## Tugas yang Diberikan a
Tuliskan kembali baris data di bawah, mulai dari awal data hingga baris yang memuat "genus: Pterostylis", dengan mengganti "order" menjadi "ordo". Bagian lainnya tidak boleh diubah.
· · · · · · ·
Melatih kemandirian anak adalah hal yang penting dilakukan sejak dini. Hal ini tentunya sangat bermanfaat untuk anak ketika ia berada jauh dari orangtuanya.
Seorang anak tidak selamanya akan berada dekat dengan orangtuanya. Ada saatnya mereka harus lepas dari pendampingan dan perlindungan orang-orang terdekatnya.
Anak kecil usia TK yang baru masuk sekolah misalnya, akan sangat kesulitan menyesuaikan diri ketika kedua orangtuanya terlalu memanjakan dan menuruti kemauan sanga anak. Akibatnya, anak susah ditinggal, ingin ditunggui selama proses belajar/bermain di sekolah. Wal hasil, guru menjadi canggung karena ada orangtua di dalam kelas yang mengawasi anak dan aktivitasnya dalam menyampaikan pelajaran.
Bukan hanya itu, efek dari keberadaan orangtua di area sekolah hanya akan membuat sistem sekolah terganggu. Anak-anak yang sudah mulai mandiri dimungkinkan akan meminta orangtuanya hadir di sekolah juga. Seolah mengatakan, “Bundanya si A juga boleh ada di sekolah, kenapa bunda aku tidak boleh?”
Nah, agar anak lebih mandiri, sebetulnya sangat tergantung kepada perlakuan orangtuanya. Sebagus apapun sistem, pengajaran dan pembiasaan yang berlaku di sekolah, jika orangtua tidak mampu seiring sejalan dengan program, maka tujuan pendidikan tidak akan tercapai maksimal pada anak.
· · · · · · ·
## Tugas yang Diberikan b
Jawablah pertanyaan berikut berdasarkan teks tentang kemandirian anak.
(i) Sejak kapan kemandirian anak penting dilatih?
(ii) Siapa yang menjadi canggung ketika ada orangtua di dalam kelas?
(iii) Apa yang mungkin diminta oleh anak-anak yang sudah mulai mandiri?

## Informasi Tercatat
· · · · · · ·
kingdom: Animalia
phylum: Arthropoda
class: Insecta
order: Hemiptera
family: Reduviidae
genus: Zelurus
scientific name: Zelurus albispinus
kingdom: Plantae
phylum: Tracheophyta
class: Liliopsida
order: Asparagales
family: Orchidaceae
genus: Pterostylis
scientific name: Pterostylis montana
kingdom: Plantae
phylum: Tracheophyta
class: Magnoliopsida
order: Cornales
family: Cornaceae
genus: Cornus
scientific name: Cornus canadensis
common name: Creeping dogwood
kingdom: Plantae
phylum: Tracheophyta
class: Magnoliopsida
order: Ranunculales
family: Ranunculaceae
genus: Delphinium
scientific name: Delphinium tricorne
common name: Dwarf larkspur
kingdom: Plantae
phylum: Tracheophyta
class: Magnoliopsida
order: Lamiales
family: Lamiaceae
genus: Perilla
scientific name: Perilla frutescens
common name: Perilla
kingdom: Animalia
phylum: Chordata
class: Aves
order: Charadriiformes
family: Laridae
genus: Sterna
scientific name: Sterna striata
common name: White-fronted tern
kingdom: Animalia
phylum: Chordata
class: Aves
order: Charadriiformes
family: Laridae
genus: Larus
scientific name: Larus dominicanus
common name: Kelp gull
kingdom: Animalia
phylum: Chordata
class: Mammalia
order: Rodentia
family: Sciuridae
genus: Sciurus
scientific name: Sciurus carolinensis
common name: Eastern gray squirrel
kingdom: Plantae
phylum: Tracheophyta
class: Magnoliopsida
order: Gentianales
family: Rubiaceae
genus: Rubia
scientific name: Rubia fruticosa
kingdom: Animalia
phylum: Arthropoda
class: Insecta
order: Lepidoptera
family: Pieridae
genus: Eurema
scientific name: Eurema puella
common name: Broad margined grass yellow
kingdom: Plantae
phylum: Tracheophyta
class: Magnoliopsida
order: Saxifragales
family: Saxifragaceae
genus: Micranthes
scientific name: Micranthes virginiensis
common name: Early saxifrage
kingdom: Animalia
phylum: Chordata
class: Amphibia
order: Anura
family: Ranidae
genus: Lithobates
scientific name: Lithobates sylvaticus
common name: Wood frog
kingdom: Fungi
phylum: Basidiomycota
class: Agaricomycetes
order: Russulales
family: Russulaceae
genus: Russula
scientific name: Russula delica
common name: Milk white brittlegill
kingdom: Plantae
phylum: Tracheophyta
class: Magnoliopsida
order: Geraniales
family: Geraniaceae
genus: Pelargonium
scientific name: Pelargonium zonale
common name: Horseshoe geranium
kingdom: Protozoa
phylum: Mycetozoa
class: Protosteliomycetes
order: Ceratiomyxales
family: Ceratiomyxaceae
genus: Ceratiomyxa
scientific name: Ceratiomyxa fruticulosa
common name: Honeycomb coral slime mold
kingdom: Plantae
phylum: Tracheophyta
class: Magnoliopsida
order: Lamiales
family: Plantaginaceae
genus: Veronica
· · · · · · ·
## Jawaban Lengkap a
kingdom: Animalia
phylum: Arthropoda
class: Insecta
ordo: Hemiptera
family: Reduviidae
genus: Zelurus
scientific name: Zelurus albispinus
kingdom: Plantae
phylum: Tracheophyta
class: Liliopsida
ordo: Asparagales
family: Orchidaceae
genus: Pterostylis

## Jawaban Lengkap b
(i) Sejak dini.
(ii) Guru.
(iii) Mereka mungkin meminta orangtuanya hadir di sekolah juga.